* _TASK TO COMPLETE_: Select each line in the items below that contains the word "miércoles".

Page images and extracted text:
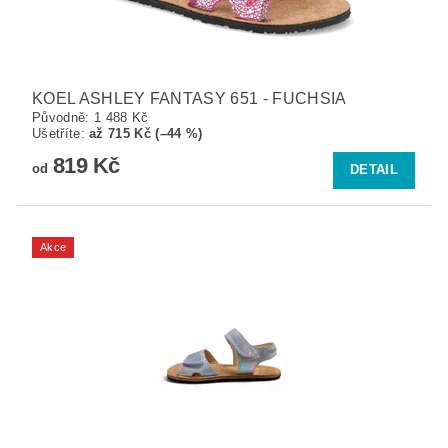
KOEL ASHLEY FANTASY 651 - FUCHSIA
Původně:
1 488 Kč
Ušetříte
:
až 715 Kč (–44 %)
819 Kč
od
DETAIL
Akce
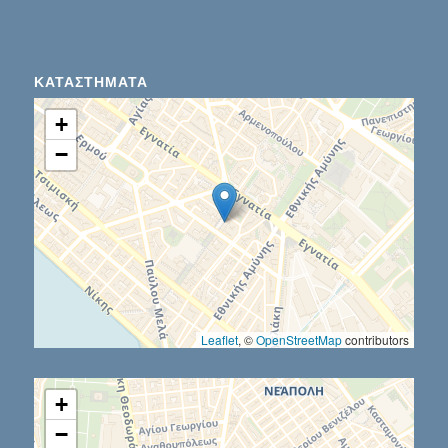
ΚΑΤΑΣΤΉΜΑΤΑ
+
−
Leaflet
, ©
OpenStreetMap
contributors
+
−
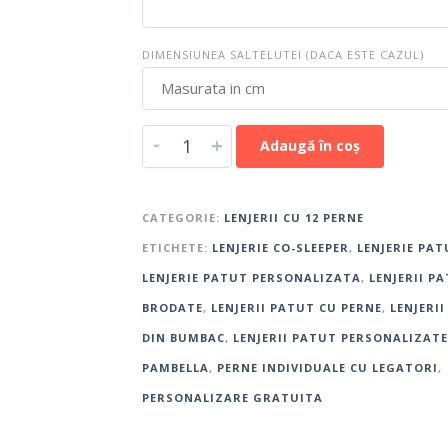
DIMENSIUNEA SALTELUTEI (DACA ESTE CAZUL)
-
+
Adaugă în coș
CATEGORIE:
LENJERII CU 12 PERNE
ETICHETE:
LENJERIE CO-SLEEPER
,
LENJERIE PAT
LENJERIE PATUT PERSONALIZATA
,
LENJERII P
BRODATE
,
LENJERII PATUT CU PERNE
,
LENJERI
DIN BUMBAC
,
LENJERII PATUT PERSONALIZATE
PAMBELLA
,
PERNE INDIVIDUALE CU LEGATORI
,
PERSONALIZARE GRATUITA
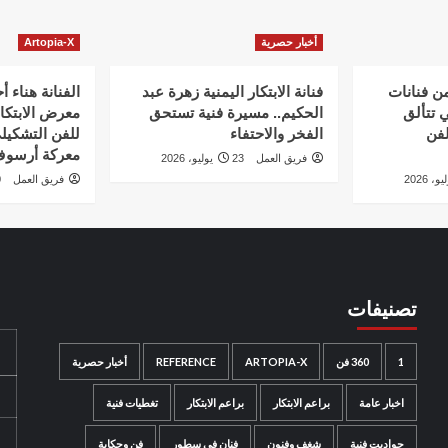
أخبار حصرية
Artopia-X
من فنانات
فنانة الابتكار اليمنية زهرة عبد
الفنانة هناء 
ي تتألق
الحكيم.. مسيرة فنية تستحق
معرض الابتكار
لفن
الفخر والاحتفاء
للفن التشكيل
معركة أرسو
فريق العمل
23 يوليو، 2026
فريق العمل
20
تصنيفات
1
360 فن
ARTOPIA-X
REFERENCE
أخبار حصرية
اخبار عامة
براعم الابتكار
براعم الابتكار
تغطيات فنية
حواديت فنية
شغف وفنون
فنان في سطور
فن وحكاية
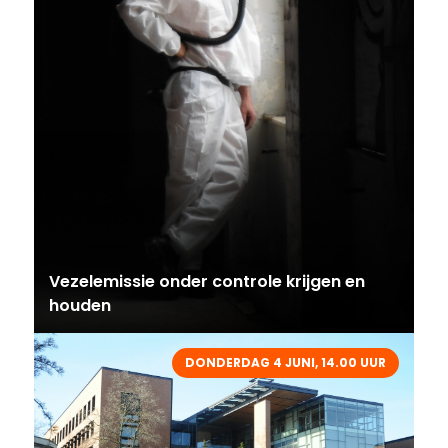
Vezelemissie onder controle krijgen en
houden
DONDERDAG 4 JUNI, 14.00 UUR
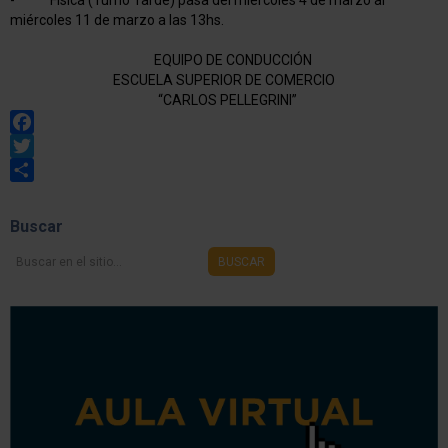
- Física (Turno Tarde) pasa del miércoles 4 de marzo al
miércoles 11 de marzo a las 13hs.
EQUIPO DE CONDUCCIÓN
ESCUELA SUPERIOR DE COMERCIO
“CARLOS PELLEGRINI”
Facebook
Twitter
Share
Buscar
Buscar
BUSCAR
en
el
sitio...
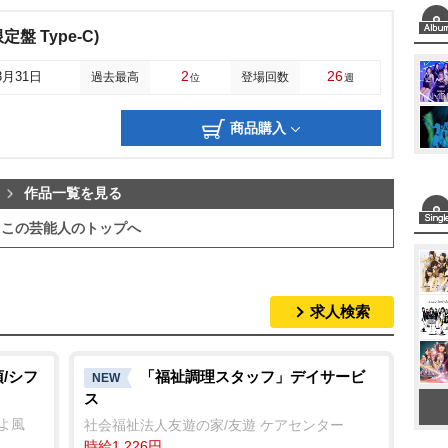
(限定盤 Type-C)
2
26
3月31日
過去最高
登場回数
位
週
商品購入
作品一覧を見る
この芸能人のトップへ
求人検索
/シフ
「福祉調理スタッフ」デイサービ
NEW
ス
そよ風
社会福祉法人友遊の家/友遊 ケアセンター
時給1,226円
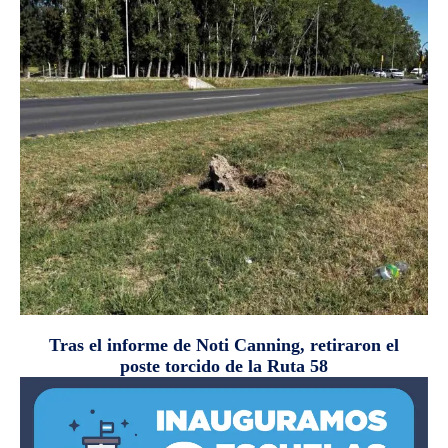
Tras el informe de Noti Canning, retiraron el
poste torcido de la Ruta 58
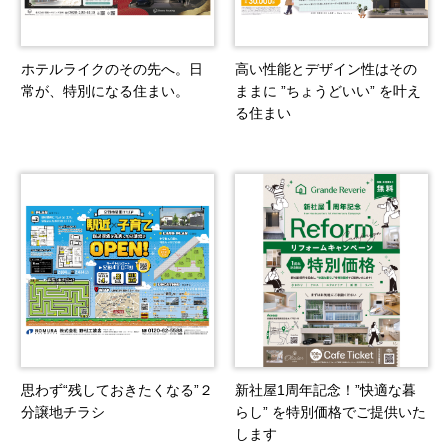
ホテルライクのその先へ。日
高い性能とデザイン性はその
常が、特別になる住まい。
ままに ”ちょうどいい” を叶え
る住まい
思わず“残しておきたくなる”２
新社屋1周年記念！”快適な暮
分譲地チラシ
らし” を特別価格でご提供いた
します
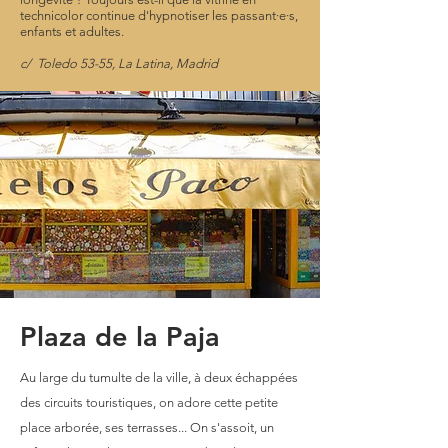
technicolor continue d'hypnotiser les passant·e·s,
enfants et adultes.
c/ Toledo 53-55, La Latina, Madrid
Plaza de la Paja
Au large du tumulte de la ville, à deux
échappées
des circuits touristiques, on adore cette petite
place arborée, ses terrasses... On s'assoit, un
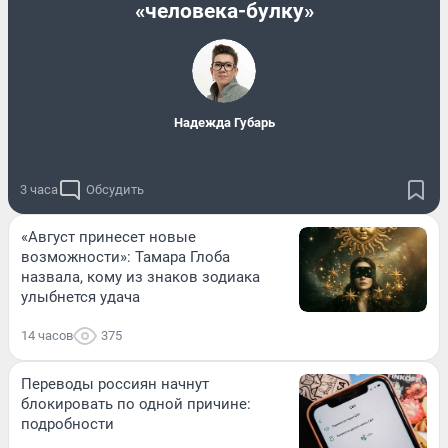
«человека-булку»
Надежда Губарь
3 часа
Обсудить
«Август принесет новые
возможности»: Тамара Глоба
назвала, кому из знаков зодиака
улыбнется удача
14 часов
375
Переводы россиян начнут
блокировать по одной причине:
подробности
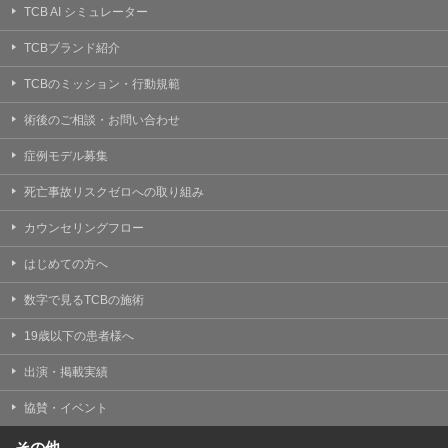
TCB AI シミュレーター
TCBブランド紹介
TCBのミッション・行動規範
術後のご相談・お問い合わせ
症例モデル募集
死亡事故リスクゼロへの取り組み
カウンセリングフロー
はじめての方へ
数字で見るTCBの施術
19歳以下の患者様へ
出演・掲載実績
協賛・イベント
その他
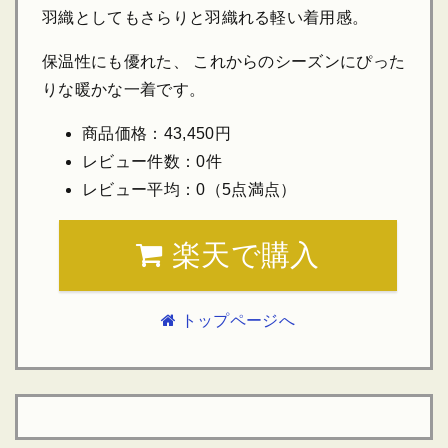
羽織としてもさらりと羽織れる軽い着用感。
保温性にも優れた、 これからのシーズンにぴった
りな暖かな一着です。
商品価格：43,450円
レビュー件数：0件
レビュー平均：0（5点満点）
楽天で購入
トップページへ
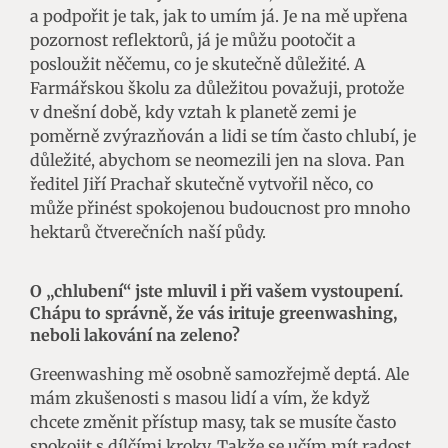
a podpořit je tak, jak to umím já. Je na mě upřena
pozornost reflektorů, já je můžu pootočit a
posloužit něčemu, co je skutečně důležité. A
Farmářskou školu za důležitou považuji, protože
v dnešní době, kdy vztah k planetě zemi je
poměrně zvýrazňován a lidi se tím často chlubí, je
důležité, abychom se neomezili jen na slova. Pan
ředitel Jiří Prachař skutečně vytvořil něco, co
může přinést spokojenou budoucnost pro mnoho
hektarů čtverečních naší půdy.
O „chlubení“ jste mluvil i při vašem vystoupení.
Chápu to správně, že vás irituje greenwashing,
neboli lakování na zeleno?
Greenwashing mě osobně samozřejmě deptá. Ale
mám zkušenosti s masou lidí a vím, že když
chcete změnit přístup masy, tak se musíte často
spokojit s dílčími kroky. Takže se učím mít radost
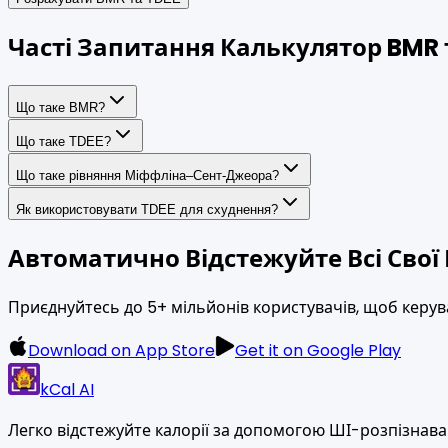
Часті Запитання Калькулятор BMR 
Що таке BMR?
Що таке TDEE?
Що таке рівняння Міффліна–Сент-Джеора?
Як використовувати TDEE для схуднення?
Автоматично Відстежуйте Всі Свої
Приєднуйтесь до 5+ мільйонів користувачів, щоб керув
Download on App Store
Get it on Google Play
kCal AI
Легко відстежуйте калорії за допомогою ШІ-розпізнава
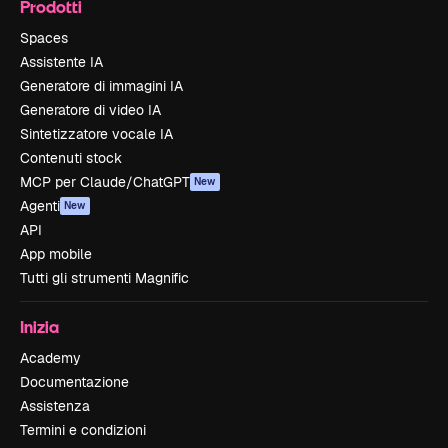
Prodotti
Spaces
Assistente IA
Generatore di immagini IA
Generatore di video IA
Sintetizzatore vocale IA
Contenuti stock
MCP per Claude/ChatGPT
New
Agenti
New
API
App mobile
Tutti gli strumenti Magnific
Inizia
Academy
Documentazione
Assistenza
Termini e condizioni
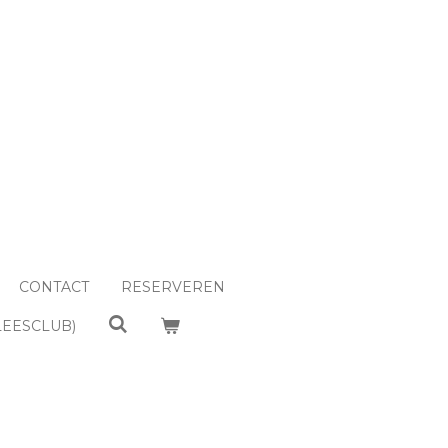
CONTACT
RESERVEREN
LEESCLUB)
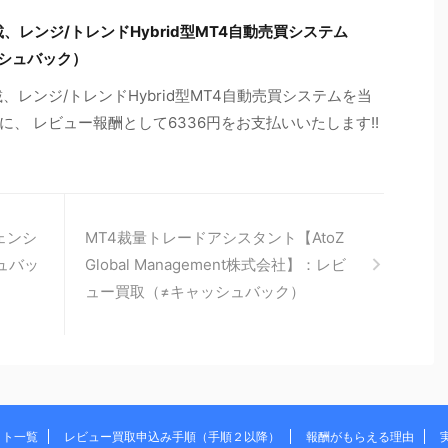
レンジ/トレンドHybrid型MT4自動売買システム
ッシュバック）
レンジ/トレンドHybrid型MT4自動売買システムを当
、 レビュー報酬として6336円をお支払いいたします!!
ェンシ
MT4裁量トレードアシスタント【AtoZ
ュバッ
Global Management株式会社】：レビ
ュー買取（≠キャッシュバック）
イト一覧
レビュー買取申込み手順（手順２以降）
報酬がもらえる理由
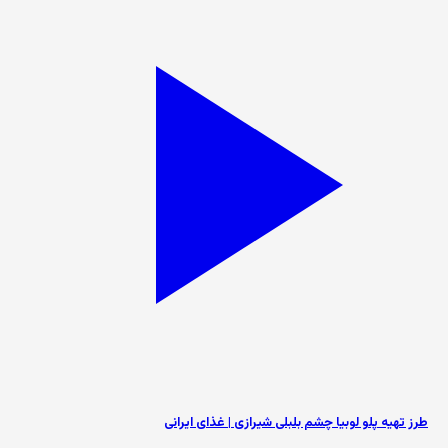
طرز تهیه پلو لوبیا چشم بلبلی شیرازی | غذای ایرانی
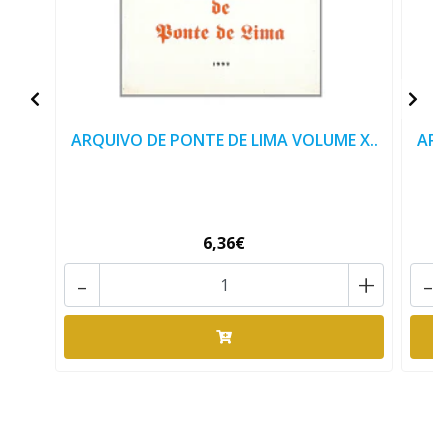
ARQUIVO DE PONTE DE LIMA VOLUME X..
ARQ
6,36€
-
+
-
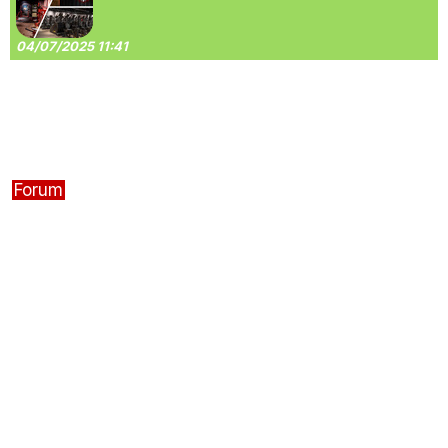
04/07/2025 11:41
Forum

* _YOUR SOLUTION_:
- Física (Turno Tarde) pasa del miércoles 4 de marzo al
miércoles 11 de marzo a las 13hs.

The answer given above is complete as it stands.